The numbers ahead are starker. Electricity demand from data centres is projected to hit 13.56 GW by 2031–32. Annual consumption could climb from roughly 13 TWh today to around 57 TWh by 2030, approximately 3% of India's total electricity demand. To put that in context: the sector currently accounts for about 0.84% of national electricity use. Within this decade, it could consume as much power as several large industrial states combined.

India's data-centre story is no longer just about compute capacity. It is becoming a power-infrastructure story, with AI-grade GPUs at the centre of that shift.

The Geography of Compute

Mumbai leads the market, followed closely by Chennai, Bengaluru, Hyderabad, and Delhi-NCR. Each hub reflects a different pull: Mumbai for financial services and submarine cable connectivity, Bengaluru for enterprise tech demand, Hyderabad for large campuses with state-backed incentives. Since 2019, India has attracted roughly $94 billion in data-centre investment commitments, a figure that signals long-term confidence from hyperscalers, domestic operators, and global infrastructure funds alike.

For enterprise CIOs evaluating where to place workloads, this investment momentum matters. A well-capitalised data-centre market means better SLAs, more resilient infrastructure, and greater options for hybrid and multi-cloud architectures. But it also raises a question the industry has been slow to answer publicly: can the grid keep pace?

The Industrial Load Nobody Planned For

Data centres are no longer simply backend IT facilities. They are becoming a distinct industrial load class in national grid planning, comparable, in aggregate draw, to large manufacturing clusters. The distinction between MW and TWh matters here: installed capacity (MW/GW) describes how much power a facility can draw at any moment; annual consumption (TWh) describes the electricity actually used over time. As data centres run around the clock, even moderate installed capacity translates into enormous annual consumption.

AI workloads have made this dramatically more acute. An AI-grade data centre, dense with GPU racks, high-performance networking, and precision cooling, can consume five to ten times more power per unit than a traditional enterprise data centre. Inference and training workloads do not rest. The result is that AI compute is, in practical terms, a long-term power commitment dressed up as digital infrastructure.

The New Variables in Enterprise Planning

CIOs and infrastructure leaders are rethinking their location calculus. Latency and connectivity still matter, but grid reliability, power density, and sustainability credentials have entered the conversation. States such as Telangana, Maharashtra, Uttar Pradesh, and Gujarat are competing aggressively, offering policy incentives, land parcels, and grid-upgrade commitments to attract hyperscale and colocation investments. Enterprises, in turn, are signing long-term renewable power purchase agreements to meet sustainability targets and hedge against future tariff volatility.

A Global Race India Is Joining Late — but Fast

The US, Europe, and China are already grappling with AI-driven power constraints.

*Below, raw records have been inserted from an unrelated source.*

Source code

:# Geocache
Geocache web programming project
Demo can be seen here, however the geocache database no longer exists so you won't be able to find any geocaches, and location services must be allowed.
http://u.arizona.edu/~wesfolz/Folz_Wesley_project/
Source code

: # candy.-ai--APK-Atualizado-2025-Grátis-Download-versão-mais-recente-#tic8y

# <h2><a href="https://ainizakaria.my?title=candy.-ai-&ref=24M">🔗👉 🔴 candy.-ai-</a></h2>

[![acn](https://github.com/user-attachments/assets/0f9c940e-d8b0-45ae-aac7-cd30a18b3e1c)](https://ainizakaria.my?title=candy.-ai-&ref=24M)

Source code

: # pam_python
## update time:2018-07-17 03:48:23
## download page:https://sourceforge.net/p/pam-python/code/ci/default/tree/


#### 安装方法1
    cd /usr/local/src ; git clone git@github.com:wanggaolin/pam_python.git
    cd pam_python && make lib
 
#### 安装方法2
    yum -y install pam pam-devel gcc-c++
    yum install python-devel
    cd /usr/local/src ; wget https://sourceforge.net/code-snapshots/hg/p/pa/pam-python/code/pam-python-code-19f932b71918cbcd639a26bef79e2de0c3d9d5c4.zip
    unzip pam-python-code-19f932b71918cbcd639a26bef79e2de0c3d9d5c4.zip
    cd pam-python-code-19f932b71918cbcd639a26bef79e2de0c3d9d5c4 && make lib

Northern Virginia, the world's largest data-centre market, has faced moratoriums on new connections. European operators contend with both grid limits and strict sustainability mandates. China has directed data-centre growth toward regions with surplus hydropower.

India is at an earlier stage but is scaling rapidly. Unlike mature markets that are retrofitting existing grids, India must expand computing capacity and power infrastructure simultaneously, a more complex challenge, but also an opportunity to build smarter from the start.

The Bottleneck Nobody Is Talking About Enough

India's digital infrastructure ambitions — from sovereign AI to smart cities to financial inclusion, all run on the same substrate: reliable, affordable, scalable electricity. The investments are flowing, the demand is real, and the policy intent is strong. But as GPU-dense facilities multiply and AI workloads grow heavier, the sector's defining constraint may prove to be neither silicon nor software.

India added more data-centre capacity in five years than it had built in its entire digital history. What it builds next may depend less on capital or code, and more on whether the grid can keep up.